I’m thinking of this as I stew over my second attempt to reach a human being at the “customer service” phone center for Best Buy. I dropped over a grand at the joint, and there seemed to be some suspicious activity on my credit card connected with their online operation. It would be a simple matter to solve, on the phone, with another human being.

But no — they’ve installed a robotic system that has NO OPTION in the menu to talk with a live person. Their site chirps about being able to handle all matters on this line… but if what you need is outside the narrow confines of the menu, you’re out of luck, dude. They don’t spell it out, either. You have to figure it out, after putting in your time: You ain’t never gonna speak to a real person.

I like Best Buy, I really do. It’s a cornucopia of electronic gear, with at least moderately helpful staff, non-gougy prices, and — important for me — lots of stuff in inventory. And, if it’s not in the store, you can just pop online and order.

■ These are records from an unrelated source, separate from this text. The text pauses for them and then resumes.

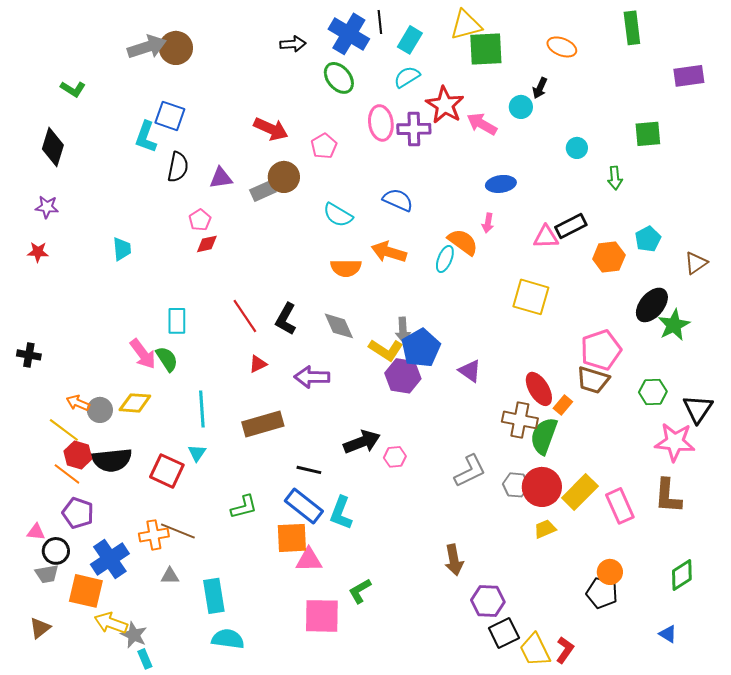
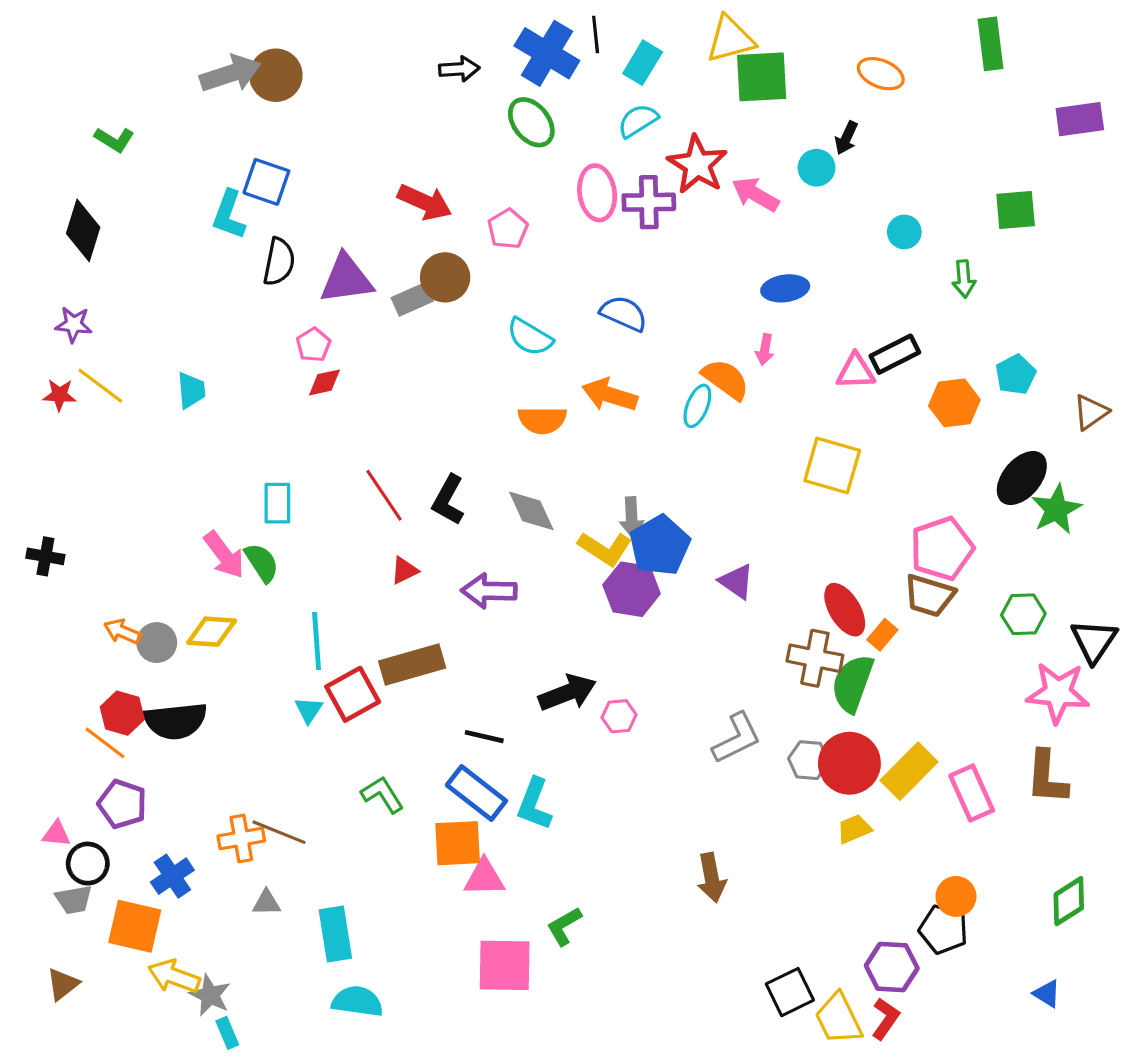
purple triangle: (221, 178) -> (346, 279), size x1.5
yellow line: (64, 430) -> (100, 386), moved
red square: (167, 471) -> (353, 694), moved, turned 36
green L-shape: (244, 507) -> (382, 795), turned -108
blue cross: (110, 559) -> (172, 876), size x0.7
purple hexagon: (488, 601) -> (892, 967), moved

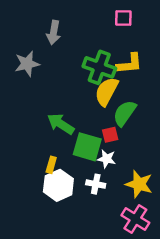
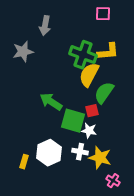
yellow rectangle: (51, 165) -> (24, 162), moved
yellow star: (139, 184) -> (100, 158), moved
pink cross: (135, 219) -> (113, 181), size x0.6

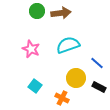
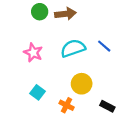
blue line: (97, 63) -> (104, 46), moved
black rectangle: (99, 87) -> (107, 106), moved

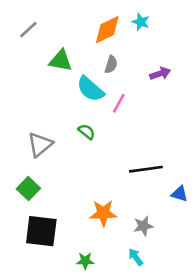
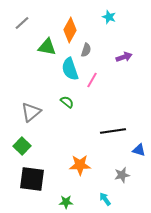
orange diamond: (107, 30) -> (70, 30), moved, turned -35
cyan semicircle: (90, 89) -> (70, 69), turned 30
gray star: (143, 226) -> (122, 175), moved

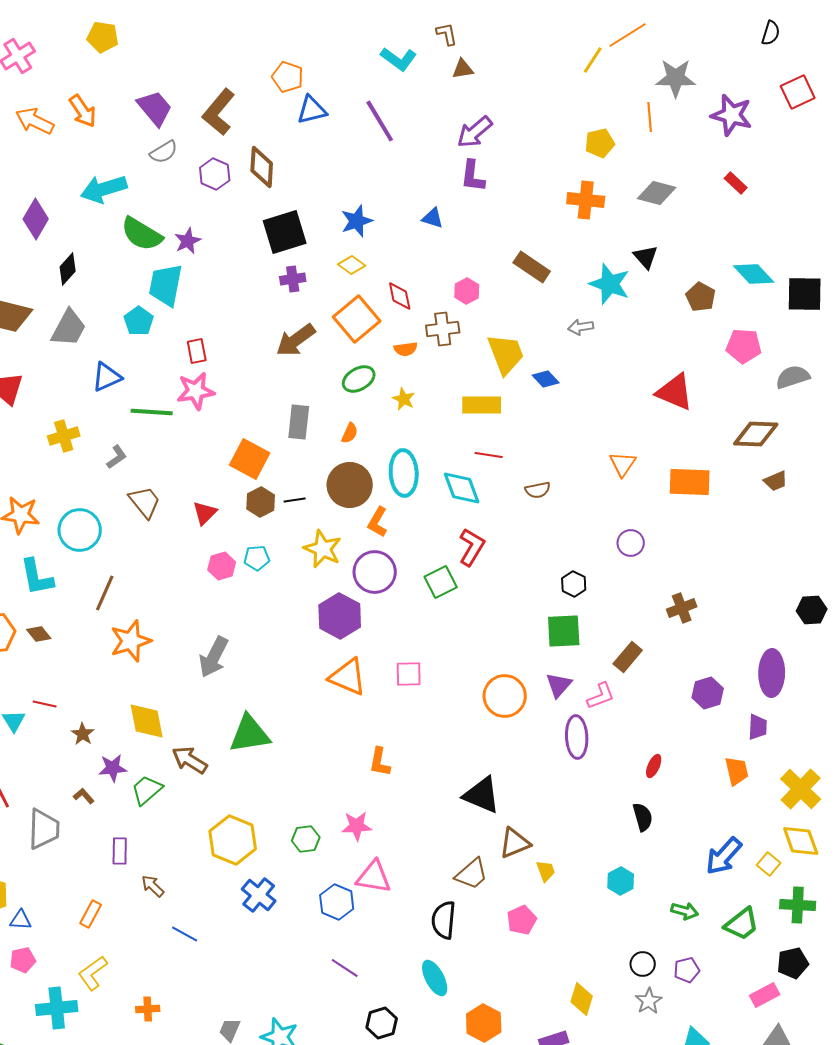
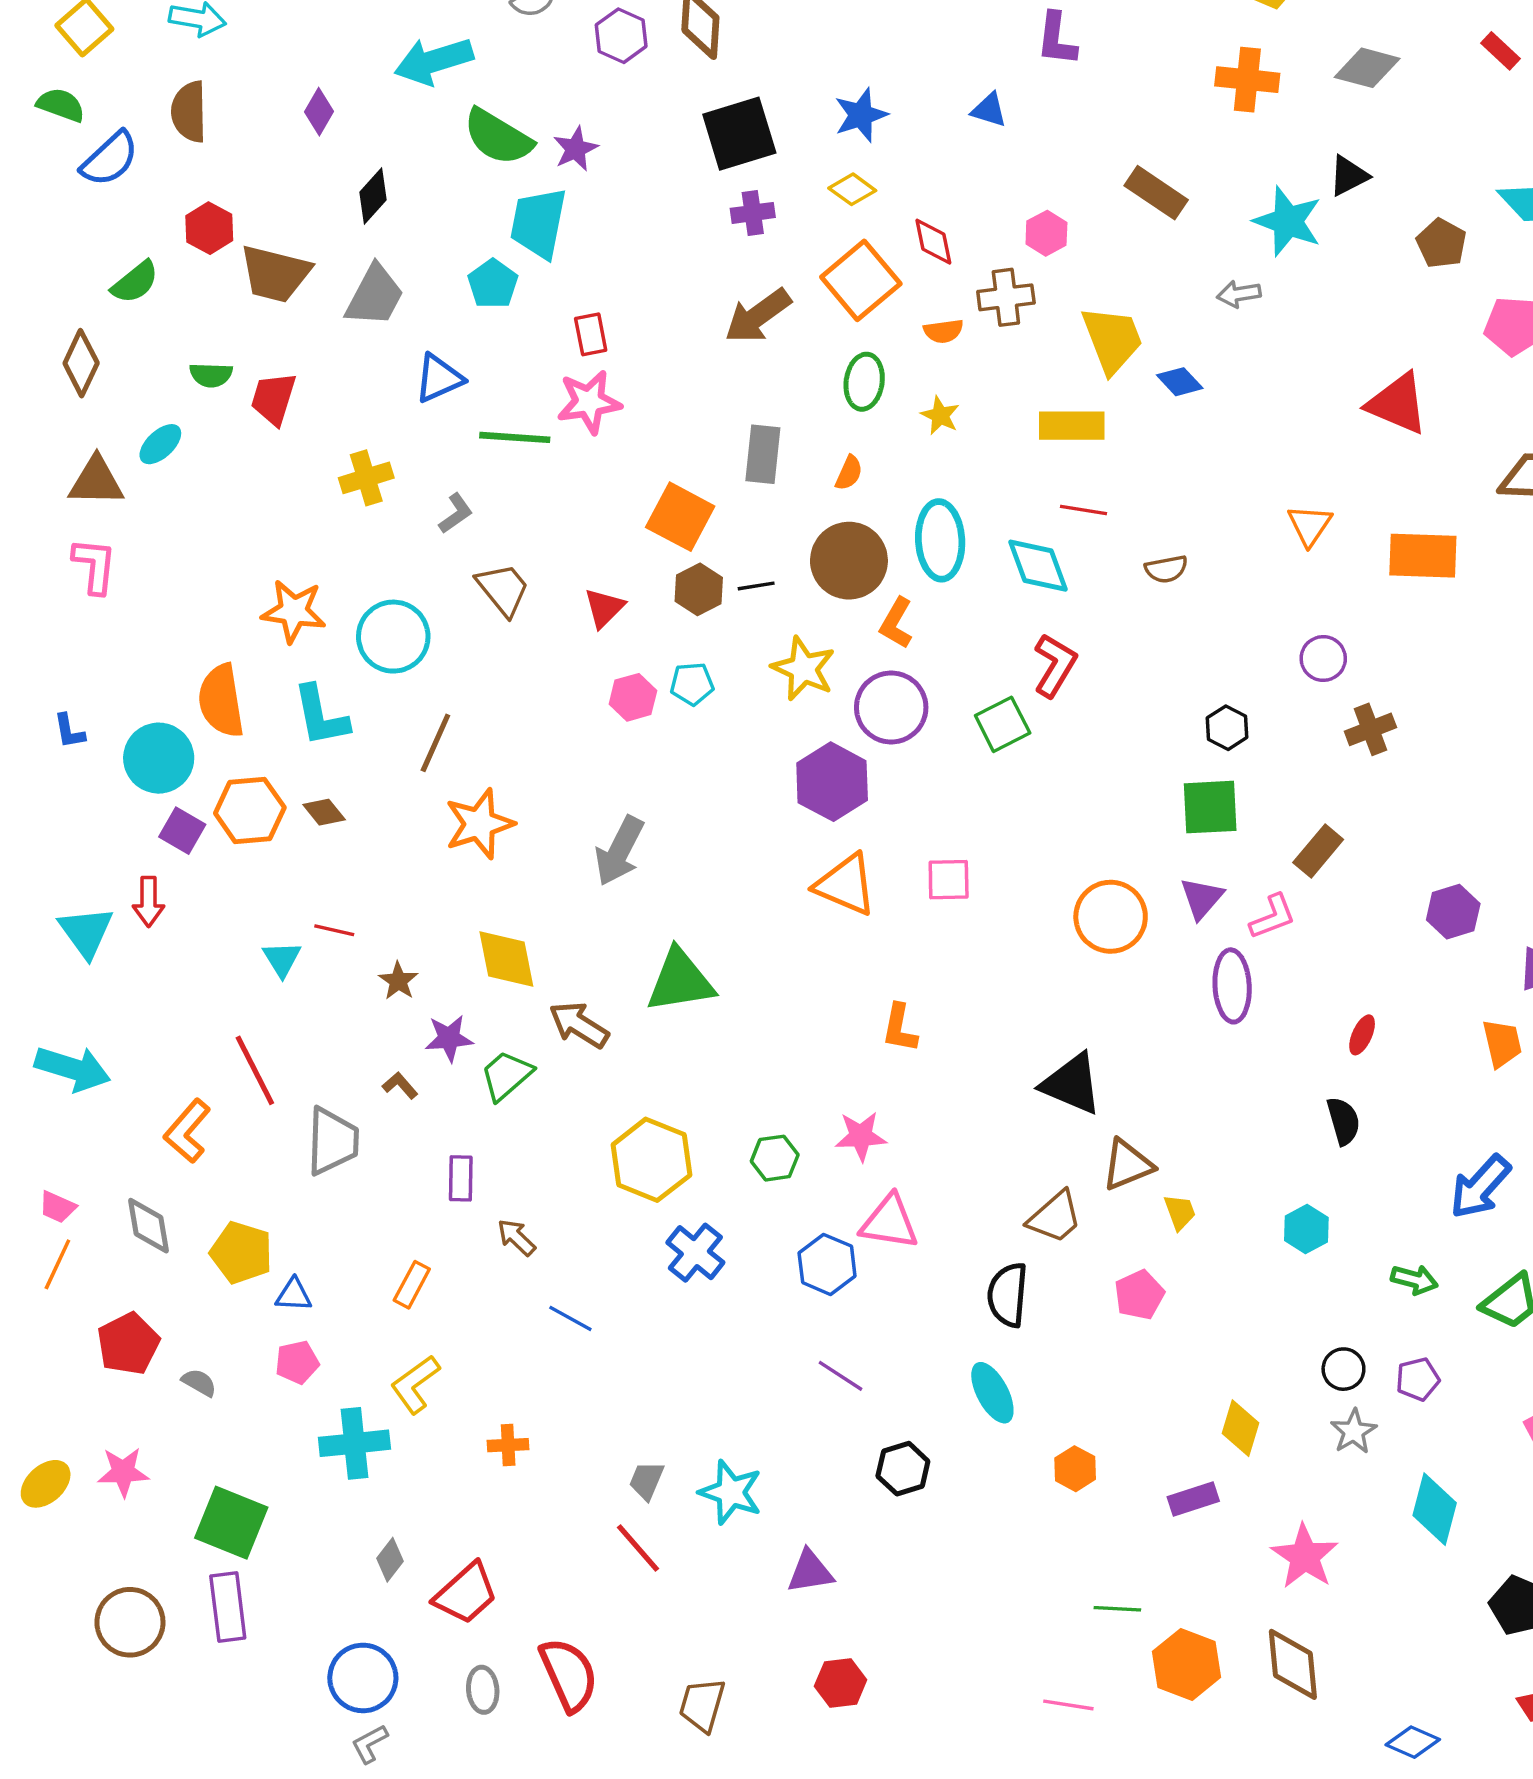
purple diamond: (36, 219) -> (319, 112), size x0.7
black triangle: (646, 257) -> (1349, 176), turned 44
green ellipse: (359, 379) -> (864, 382), turned -52
brown cross: (682, 608) -> (1370, 729), moved
orange hexagon: (484, 1023) -> (1075, 1469), size x0.7

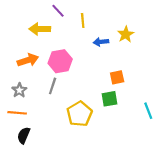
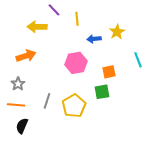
pink hexagon: (60, 61) -> (76, 63), moved
gray line: (53, 86) -> (47, 101), moved
cyan line: (148, 111) -> (138, 60), moved

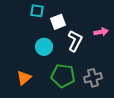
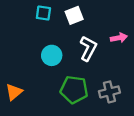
white square: (58, 22) -> (74, 15), moved
orange triangle: (24, 78) -> (14, 92), moved

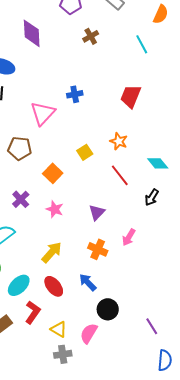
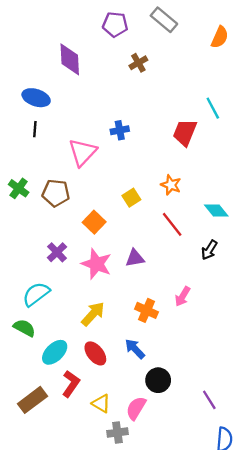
cyan line: (142, 44) -> (213, 108), moved
pink star: (55, 209) -> (97, 264), size x1.5
purple triangle: (97, 212) -> (135, 258), moved, turned 36
gray cross: (63, 354) -> (117, 433), moved

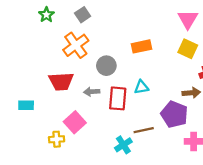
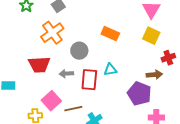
orange rectangle: (141, 46) -> (110, 34), turned 36
brown line: (144, 130) -> (73, 109), moved

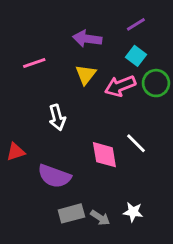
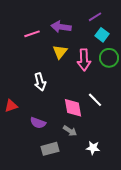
cyan square: (136, 56) -> (102, 35), moved
pink line: (34, 63) -> (32, 34), moved
pink arrow: (120, 86) -> (84, 60), turned -70
purple semicircle: (54, 176) -> (38, 123), size x0.7
gray arrow: (100, 218) -> (70, 131), moved

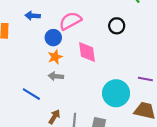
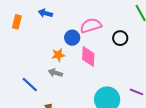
pink semicircle: (70, 21) -> (91, 26), moved
blue circle: (53, 38) -> (72, 38), moved

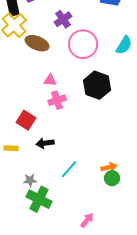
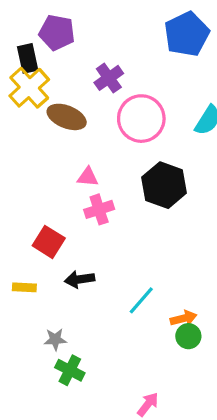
cyan line: (69, 169) -> (141, 300), moved
green cross: (39, 199) -> (70, 370), size x0.7

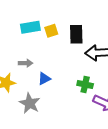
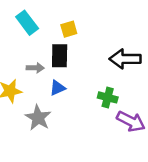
cyan rectangle: (30, 27) -> (27, 23), moved, turned 60
black rectangle: (76, 34) -> (60, 56), moved

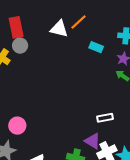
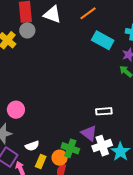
white triangle: (59, 29) -> (52, 14), moved
cyan rectangle: (96, 47) -> (103, 40), size x1.5

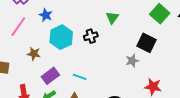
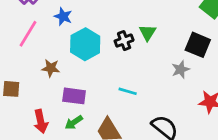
green triangle: (112, 18) -> (148, 33), moved
purple rectangle: (50, 76) -> (74, 96), turned 48
cyan line: (80, 77) -> (128, 91), moved

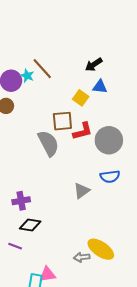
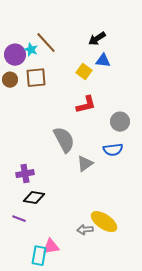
brown square: (62, 121) -> (36, 78), moved
gray circle: (109, 140) -> (120, 122), moved, size x0.7
gray semicircle: (48, 143) -> (64, 140), moved

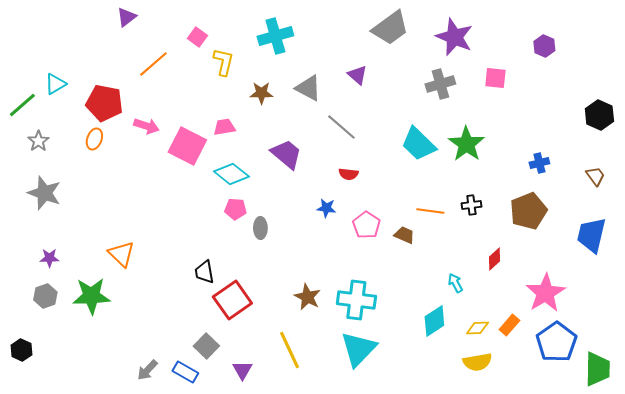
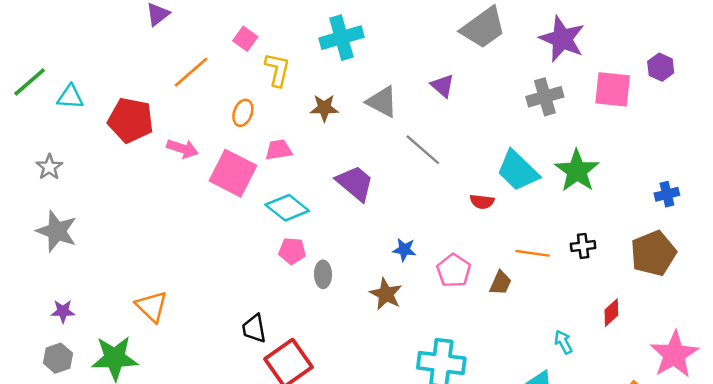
purple hexagon: (544, 46) -> (661, 67), moved
pink square: (495, 78) -> (613, 89), size x1.4
cyan triangle: (55, 84) -> (70, 97), turned 35
green line: (22, 105) -> (30, 82), moved
orange ellipse: (94, 139) -> (243, 113), moved
red semicircle: (348, 174) -> (482, 202), moved
brown trapezoid: (404, 235) -> (500, 283), turned 90
brown star: (307, 297) -> (386, 294), moved

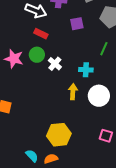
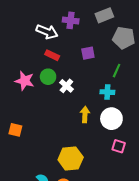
purple square: (77, 24) -> (88, 53), moved
cyan cross: (86, 70) -> (107, 92), moved
pink square: (106, 136) -> (119, 146), moved

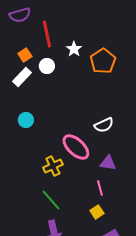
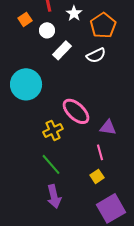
white rectangle: (22, 77) -> (62, 50), moved
cyan circle: (26, 120) -> (26, 84), size x2.0
white semicircle: (104, 125) -> (96, 55), moved

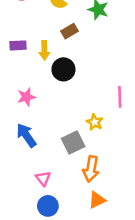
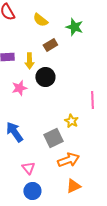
pink star: (26, 97) -> (19, 88), moved
orange arrow: (91, 169) -> (68, 160), turned -120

But you cannot reach a human being after the sale. I suppose I could haul myself down to the store, find the right line to stand in, and eventually get some sort of answer. But that leaves a bad “smell”, and it ain’t good customer service. That smell is even worse because of the forty minutes of frustration on the phone trying in vain to find a way around the robot. (Come to think of it, I’ll bet the store won’t handle something done online. I may just be paranoid, but I can clearly envision the conversation: “Sorry, we can’t help you if you ordered through our Web site. But we do have a great customer service phone number…”)

I’m just venting here. I discuss it further in the latest issue of the Rant, because it’s important. We shouldn’t have to be reminded that every customer still has us on “probation” after each sale… but it’s in our nature to want to take the money and run. And that’s wrong, both on a karmic level and a pure Operation MoneySuck level. It’s a lesson that needs to be learned the hard way.

Sure, I’ll bet the geniuses at Best Buy did the numbers, and decided that not having live operators saved a bundle. But I just started exploring new places to buy computers and other massive mounds of electronic gear, after being left at the altar one too many times by my former “go to” place. Best Buy seemed like a relationship that could have gone on happily for a while… until they made me walk home after the first date. (Okay, I’m through with the romance metaphors.)

Show me the place that will sell me what I want, and be there afterward when I need to cuddle (sorry, couldn’t resist), and that’s where I’ll be spending my money.
I’ve got a lot to spend, and I’ve got many more years left to be wanting new electronic gear. They had their shot, and they blew it. Does anyone know of a place that understands the need for some hand-holding after an electronics sale?